Your task: For this exercise, please find the lines in the entries that include the word "pixels" and copy them.

****

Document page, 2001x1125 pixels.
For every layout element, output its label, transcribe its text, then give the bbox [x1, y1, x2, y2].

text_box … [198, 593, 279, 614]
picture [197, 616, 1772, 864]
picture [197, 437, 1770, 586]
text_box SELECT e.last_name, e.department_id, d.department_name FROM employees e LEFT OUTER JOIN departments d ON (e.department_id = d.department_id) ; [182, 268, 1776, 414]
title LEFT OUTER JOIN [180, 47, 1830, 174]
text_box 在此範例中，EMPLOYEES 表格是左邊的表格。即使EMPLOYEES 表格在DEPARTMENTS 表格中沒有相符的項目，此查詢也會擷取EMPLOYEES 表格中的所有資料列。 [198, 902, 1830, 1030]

****

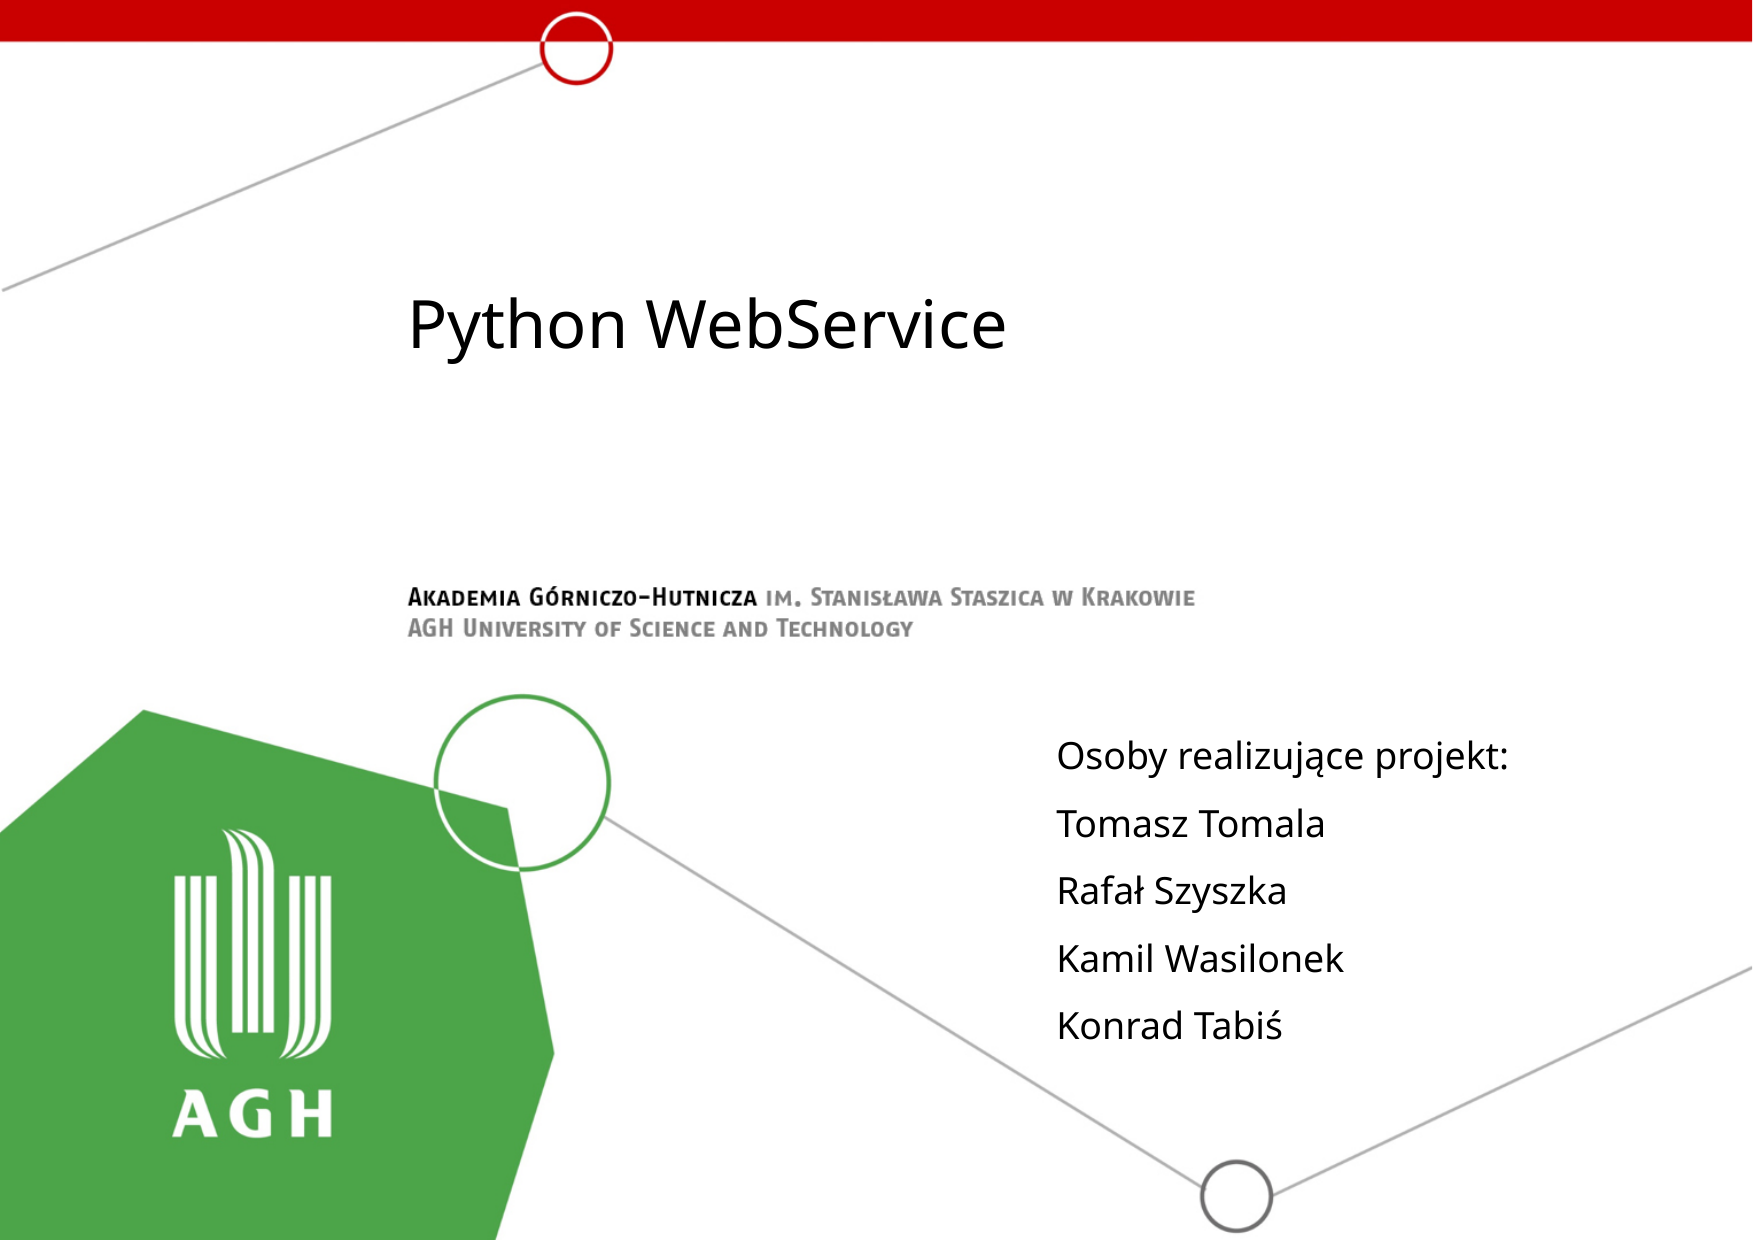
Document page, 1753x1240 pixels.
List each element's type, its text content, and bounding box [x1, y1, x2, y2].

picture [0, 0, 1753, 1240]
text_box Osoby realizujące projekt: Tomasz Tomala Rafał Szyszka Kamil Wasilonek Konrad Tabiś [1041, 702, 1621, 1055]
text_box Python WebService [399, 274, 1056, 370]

****

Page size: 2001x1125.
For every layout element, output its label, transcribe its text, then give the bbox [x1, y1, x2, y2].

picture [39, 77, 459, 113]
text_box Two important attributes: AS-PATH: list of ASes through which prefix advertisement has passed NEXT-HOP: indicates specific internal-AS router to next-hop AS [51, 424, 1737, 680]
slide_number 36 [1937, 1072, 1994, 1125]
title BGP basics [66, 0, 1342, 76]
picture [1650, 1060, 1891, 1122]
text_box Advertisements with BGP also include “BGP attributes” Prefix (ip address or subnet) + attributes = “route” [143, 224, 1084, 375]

****

Solution for this problem:
Document page, 2001x1125 pixels.
Document page, 1753x1240 pixels.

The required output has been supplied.